▸ **YOUR GOAL**
Within the records below, find each line that holds the string "black", then copy it.

▸ **SUPPLIED MATERIAL**
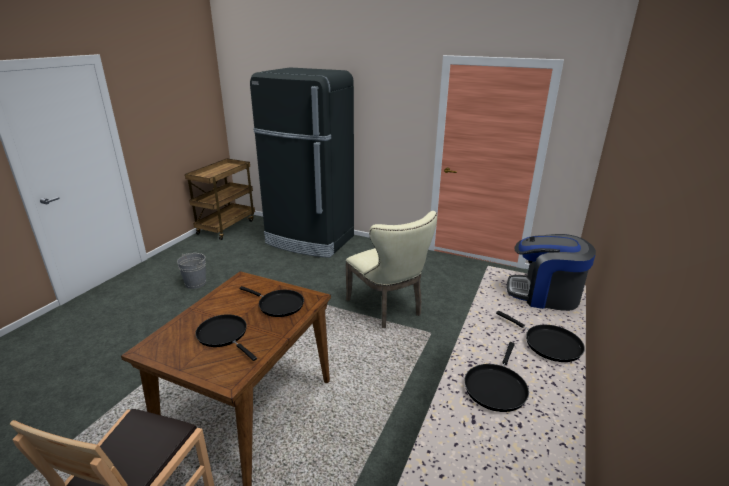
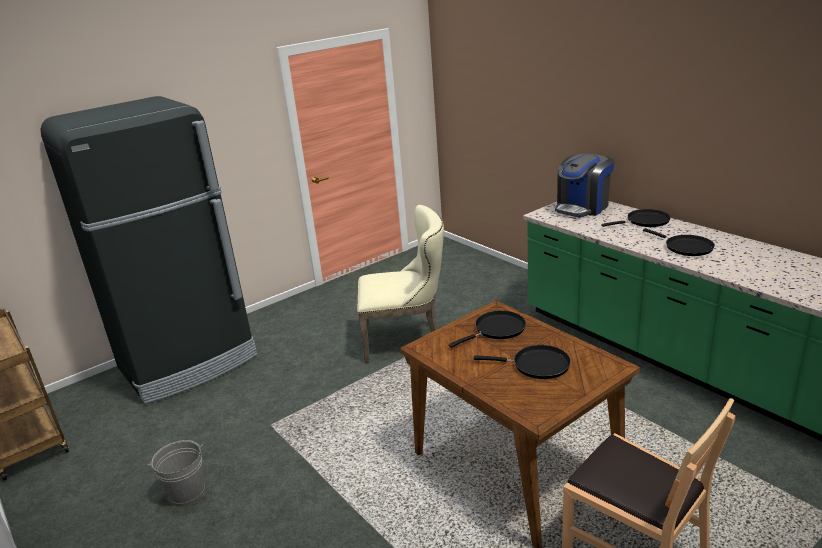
camera: 60 degrees left, 0 degrees up
(224, 335) = (536, 365): black frying pan -> black frying pan turned 150 degrees counterclockwise

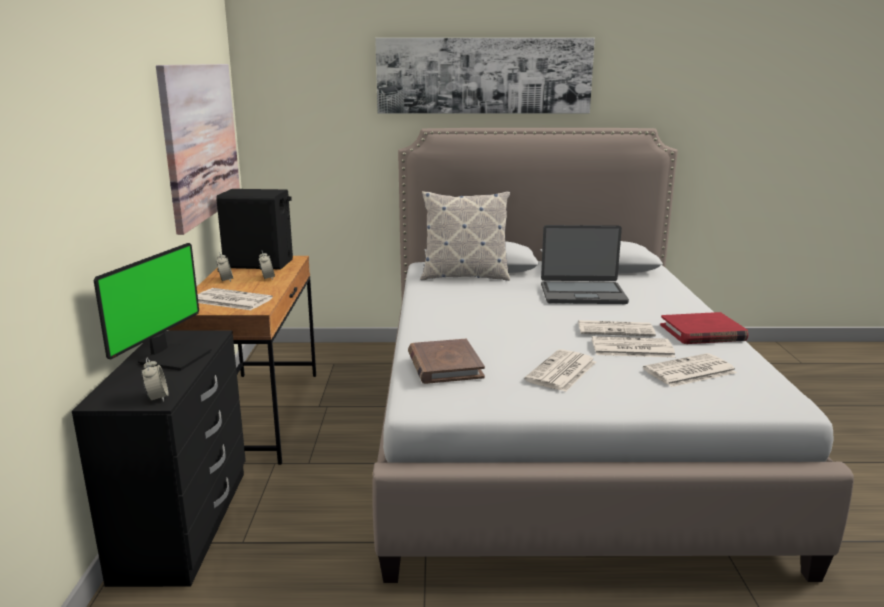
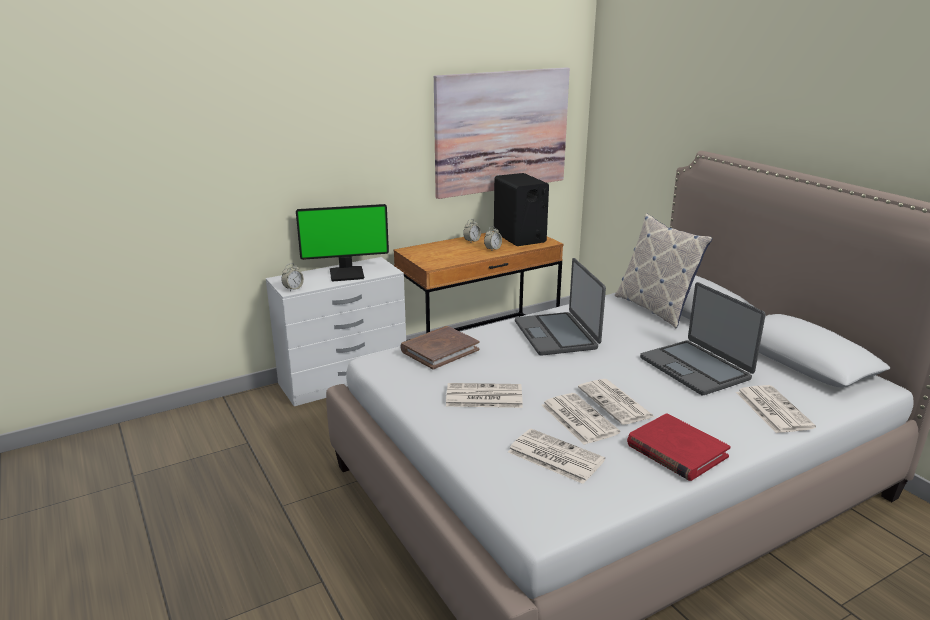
camera: 60 degrees right, 5 degrees up
(186, 523) = (344, 380): black dresser -> white dresser
(231, 300) = (437, 254): newspaper -> newspaper (772, 409)
(470, 316) = (557, 335): none -> laptop
(484, 76) = (776, 103): picture -> none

▸ **RESPONSE AREA**
(224, 335) = (536, 365): black frying pan -> black frying pan turned 150 degrees counterclockwise
(186, 523) = (344, 380): black dresser -> white dresser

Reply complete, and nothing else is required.